Critical Context of Law

Assignment 1
4. The main characters in the ‘critical contexts’ story are fairly libertarian in action, if not actual behaviour or politics? What therefore is the difference between a ‘civil liberty’ and a human right?

In fact, the main characters in the “critical contexts” are fairly libertarian in their action and they are not bound to certain limitations and they attempt to exercise their rights and liberties. At this point, it is worth mentioning the fact that Mandox believes he has almost unlimited rights, although such a view on his rights are apparently erroneous but still this position reveals the full extent to which Mandox is libertarian. At this point, it is worth mentioning the fact that the development of the libertarian views imply the high level of human rights and liberties, which though imply little obligations of individuals. However, it is virtually impossible to exercise human rights and liberties without having any obligations. In this regard, it is possible to refer to the concept of the social contract and theorists who developed this concept, such as John Locke, Jean Jacque Rousseau, Thomas Hobbes, and others. In fact, the concept of the social contract implies the existence of close relationships between human natural rights and liberties, on the one hand, and agreement between people, on the other. In fact, this agreement imposes certain limitations and boundaries on the libertarianism of individuals, including the main characters of the “critical contexts”.
At the same time, it is important to understand that civil liberties and human rights is not a distinct area of law – legally enforceable rights and responsibilities underpin the legal system. The Human Rights Act came into force on 2 October 2000, giving effect to the European Convention for the Protection of Human Rights and Fundamental Freedoms in UK law. Convention rights affect ordinary people – in every area of public and private rights (Miller, 1994).
At this point, it is important to distinguish human rights and civil liberties. At first glance, both human rights and civil liberties imply the existence of certain rights, which individuals can exercise. In fact, human rights are normally defined as rights and freedoms to which all individuals are entitles. In this respect, it is possible to refer to existing legislation which clearly defines the scope of existing human rights. To put it more precisely, the Human Rights Act affects relations not only between individuals and public authorities but also between individuals themselves. It impinges not only upon the behaviour of public authorities, the courts and tribunals, but also upon disputes regarding contract, commercial and insurance matters, personal injury, family, welfare, education, disability, mental health, immigration, property, employment, defamation, privacy, tax, housing, planning and the environment and criminal law and more (Norton 1999).

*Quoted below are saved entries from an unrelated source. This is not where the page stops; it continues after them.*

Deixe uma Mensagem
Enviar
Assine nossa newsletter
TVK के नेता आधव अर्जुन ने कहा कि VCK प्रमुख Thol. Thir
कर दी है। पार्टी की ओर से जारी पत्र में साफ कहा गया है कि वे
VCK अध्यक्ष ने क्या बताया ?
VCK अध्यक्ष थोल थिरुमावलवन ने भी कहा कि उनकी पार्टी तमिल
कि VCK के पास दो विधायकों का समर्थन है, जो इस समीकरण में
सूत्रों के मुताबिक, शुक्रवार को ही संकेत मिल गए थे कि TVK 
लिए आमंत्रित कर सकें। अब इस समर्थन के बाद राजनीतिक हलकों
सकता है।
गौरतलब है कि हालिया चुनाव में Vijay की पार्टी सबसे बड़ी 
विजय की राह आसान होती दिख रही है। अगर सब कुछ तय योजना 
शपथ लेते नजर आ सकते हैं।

At the same time, people cannot live up with their natural rights solely and so cannot the main characters of the “critical contexts”. In this respect, it is possible to refer to one of the founders of the theory of Social Contract, John Locke, according to which people can have natural rights but they cannot be unlimited:
they are left with the liberty of the state of nature, which they had all along. When any number of men have in this way consented to make one community or government, that immediately incorporates them, turns them into a single body politic in which the majority have a right to act on behalf of the rest and to bind them by its decisions (Locke, 2000, p. 32).
At the same time, people cannot rebel against the society because they are always constrained by the society. John Locke argued that people should look for a sort of compromise between their strife for liberties and rights, on the one hand, and liberties and rights of other people, on the other. Locke argued that people always tend to oppress others’ rights and liberties to expand their owns:
Though in the state of nature he has an unrestricted right to his possessions, he is far from assured that he will be able to get the use of them, because they are constantly exposed to invasion by others (Locke, 2000, p. 40).
Nevertheless, Locke developed the idea that it is due to the social contract people can live in peace and the social life is balanced because they live according to the common rules and principles:
if someone has once by actual agreement and an explicit declaration given his consent to belonging to some commonwealth, he is perpetually and irrevocably obliged to continue as its subject; he can never be again in the liberty of the state of nature—unless through some calamity the government in question •comes to be dissolved, or by some public act cuts him off from being any longer a member of that commonwealth (Locke, 2000, p. 39).
In this regard, it is worth mentioning the fact that liberties are rights and freedoms that provide individuals with specific rights, such as the right to life, education, and others. In such a way, civil liberties are specified human rights. Therefore, civil liberties limit the scope of human rights and narrow them down from the general concept of human rights as natural rights of individuals to specific rights. In such a way, civil liberties are the manifestation of the social contract concept, which bounds the libertarian approach the main characters of the “critical contexts” are inclined to.